Description
The default provided CI image is a great way to start tracing CI/CD jobs. https://github.com/agardnerIT/tracepusher/tree/main/samples/gitlab
Problem to solve
When a job uses a custom image, this results in tracepusher not being available, and I as a user need to adapt to re-enabling tracepusher with the required steps. This makes using tracepusher harder because I need to first analyze my pipelines for custom container images and then adapt the installation steps for all CI/CD jobs.
Example
# CPU waste simulator
build-cpp-stress:
stage: build
image: debian:11 ###### THIS
script:
- ci/build_cpp_stress.sh
The job fails with
Tasks for jobs with custom images
- Install openssl and generate the IDs
- Install python3 and download tracepusher
This can be achieved with before_script
in the default
job and requires installation existing checks to avoid wasting too much time while tracing jobs.
Proposal
- Extend before_script examples to download tracepusher and all its requirements
- As a second iteration, create a script that detects the /etc/os-releases and runs distribution specific installation steps. Use that script in
before_script
A first test script for detecting Debian/Ubuntu and installing all requirements:
# Do not change the before_script or after_script sections
default:
before_script: |
# Install requirements if not using the default image. TODO: Adapt to more distributions
if [ ! -f /app/tracepusher.py ]; then
if egrep -q "Debian|Ubuntu" /etc/os-release; then
apt update && apt -y --no-install-recommends install curl wget python3 python3-requests openssl
fi
curl -L https://github.com/agardnerIT/tracepusher/archive/refs/tags/0.7.0.tar.gz -o /tmp/tracepusher.tar.gz
tar xzf /tmp/tracepusher.tar.gz -C /tmp/ && mkdir -p /app && cp /tmp/tracepusher*/tracepusher.py /app/
fi
echo subspan_start_time=$(date +%s) >> /tmp/vars.env
echo subspan_id=$(openssl rand -hex 8) >> /tmp/vars.env
after_script:
- source /tmp/vars.env . # reconsitute env vars from before_script
- subspan_end_time=$(date +%s)
- duration=$(( subspan_end_time - subspan_start_time ))

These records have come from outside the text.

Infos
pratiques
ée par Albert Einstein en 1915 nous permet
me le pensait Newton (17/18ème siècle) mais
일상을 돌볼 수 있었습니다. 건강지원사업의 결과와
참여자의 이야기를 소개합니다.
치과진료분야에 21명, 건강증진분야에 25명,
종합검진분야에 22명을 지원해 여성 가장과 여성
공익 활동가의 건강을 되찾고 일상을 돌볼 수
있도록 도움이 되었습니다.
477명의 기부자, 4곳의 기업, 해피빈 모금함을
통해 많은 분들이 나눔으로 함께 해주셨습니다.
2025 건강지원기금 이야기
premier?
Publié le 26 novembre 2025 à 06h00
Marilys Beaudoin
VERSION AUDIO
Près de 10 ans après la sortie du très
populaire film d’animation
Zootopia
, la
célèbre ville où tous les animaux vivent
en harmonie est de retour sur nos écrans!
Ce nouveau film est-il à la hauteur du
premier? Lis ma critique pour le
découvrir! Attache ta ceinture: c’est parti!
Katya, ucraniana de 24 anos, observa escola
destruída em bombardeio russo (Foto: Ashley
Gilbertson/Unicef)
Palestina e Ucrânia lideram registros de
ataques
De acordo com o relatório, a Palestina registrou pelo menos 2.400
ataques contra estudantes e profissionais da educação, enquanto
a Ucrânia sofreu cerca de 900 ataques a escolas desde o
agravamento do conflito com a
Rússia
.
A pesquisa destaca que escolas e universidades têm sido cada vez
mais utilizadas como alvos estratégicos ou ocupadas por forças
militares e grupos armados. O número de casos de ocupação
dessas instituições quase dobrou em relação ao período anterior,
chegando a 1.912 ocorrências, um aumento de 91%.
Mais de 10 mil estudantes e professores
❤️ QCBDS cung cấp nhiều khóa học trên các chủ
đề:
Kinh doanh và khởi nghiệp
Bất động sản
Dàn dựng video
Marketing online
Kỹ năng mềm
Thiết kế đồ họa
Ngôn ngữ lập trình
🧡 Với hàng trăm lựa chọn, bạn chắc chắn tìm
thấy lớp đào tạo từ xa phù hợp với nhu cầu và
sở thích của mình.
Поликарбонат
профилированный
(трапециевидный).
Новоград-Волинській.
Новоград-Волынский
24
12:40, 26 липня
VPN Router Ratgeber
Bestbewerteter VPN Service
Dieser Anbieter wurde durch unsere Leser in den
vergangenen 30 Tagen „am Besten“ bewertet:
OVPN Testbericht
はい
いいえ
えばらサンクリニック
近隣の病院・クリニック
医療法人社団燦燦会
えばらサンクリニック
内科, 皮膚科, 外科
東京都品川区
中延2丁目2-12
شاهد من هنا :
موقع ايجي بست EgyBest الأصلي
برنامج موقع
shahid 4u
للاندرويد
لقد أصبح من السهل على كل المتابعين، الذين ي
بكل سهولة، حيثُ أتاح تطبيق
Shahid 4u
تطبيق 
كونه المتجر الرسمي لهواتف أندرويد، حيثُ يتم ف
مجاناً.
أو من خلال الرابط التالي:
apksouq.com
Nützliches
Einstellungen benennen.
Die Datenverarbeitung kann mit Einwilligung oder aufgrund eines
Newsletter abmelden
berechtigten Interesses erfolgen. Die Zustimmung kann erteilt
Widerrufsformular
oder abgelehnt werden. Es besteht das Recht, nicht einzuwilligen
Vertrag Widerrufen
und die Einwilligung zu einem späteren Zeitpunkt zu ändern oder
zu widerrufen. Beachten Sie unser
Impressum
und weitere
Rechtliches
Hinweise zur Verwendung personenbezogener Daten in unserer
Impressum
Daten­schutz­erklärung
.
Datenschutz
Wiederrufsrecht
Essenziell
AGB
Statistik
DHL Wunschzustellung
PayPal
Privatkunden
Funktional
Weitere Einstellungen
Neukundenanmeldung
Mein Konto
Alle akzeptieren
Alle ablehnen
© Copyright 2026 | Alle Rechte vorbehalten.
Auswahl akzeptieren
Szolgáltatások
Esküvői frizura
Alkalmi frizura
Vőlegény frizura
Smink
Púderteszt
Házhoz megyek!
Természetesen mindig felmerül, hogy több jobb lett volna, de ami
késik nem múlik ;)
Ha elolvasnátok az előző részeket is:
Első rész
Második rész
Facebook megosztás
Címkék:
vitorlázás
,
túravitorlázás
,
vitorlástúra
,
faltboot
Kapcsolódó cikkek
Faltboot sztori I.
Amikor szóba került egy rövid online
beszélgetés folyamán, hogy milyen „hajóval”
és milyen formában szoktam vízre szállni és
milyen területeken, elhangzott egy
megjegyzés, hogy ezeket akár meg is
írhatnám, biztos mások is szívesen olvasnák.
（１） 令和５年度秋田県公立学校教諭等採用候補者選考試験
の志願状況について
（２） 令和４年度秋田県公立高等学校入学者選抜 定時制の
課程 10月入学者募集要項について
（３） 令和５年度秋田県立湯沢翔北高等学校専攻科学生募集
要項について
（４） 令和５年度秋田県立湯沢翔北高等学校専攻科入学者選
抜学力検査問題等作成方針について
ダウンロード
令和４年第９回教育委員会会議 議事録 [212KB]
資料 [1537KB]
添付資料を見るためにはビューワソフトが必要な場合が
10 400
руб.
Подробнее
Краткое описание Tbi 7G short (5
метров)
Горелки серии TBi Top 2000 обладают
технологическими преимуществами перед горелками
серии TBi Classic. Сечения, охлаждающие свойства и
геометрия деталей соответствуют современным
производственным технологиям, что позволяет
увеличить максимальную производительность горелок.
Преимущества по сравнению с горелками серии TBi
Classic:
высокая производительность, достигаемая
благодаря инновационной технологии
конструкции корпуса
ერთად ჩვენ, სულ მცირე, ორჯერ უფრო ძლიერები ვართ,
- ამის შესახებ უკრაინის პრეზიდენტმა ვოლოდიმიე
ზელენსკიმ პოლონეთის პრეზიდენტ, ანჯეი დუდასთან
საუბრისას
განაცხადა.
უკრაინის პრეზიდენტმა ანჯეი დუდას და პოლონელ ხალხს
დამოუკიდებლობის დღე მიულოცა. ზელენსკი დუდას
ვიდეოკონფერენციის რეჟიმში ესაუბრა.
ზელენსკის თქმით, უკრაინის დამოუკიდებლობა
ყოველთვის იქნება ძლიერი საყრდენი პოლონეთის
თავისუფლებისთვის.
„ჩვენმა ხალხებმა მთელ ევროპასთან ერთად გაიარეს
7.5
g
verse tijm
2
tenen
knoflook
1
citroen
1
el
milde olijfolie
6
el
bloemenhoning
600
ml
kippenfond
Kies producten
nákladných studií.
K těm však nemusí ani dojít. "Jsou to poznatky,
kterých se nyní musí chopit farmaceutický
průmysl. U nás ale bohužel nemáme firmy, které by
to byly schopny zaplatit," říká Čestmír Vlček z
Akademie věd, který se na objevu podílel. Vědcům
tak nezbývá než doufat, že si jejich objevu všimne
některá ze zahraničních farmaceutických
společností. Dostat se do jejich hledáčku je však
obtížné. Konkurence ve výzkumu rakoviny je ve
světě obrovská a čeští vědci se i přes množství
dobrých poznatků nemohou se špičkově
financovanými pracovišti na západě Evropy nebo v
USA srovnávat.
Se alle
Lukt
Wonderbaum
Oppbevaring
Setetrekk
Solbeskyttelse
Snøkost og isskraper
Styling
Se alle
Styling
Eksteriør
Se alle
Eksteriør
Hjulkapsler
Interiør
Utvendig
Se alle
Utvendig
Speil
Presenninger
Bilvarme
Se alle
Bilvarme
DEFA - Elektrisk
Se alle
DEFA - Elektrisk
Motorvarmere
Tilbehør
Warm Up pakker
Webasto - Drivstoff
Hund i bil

- python3 /app/tracepusher.py
--endpoint=$OTEL_COLLECTOR_ENDPOINT
--service-name=$CI_PROJECT_NAME
--span-name=$CI_JOB_NAME
--duration=$duration
--trace-id=$main_trace_id
--span-id=$subspan_id
--parent-span-id=$main_span_id
--time-shift=True
Example in https://gitlab.com/gitlab-de/use-cases/observability/devsecops-efficiency/slow-pipeline-for-analysis/-/merge_requests/1#note_1455101443 The trace view has other bugs - some spans are not grouped into the pipeline trace ID for some reason.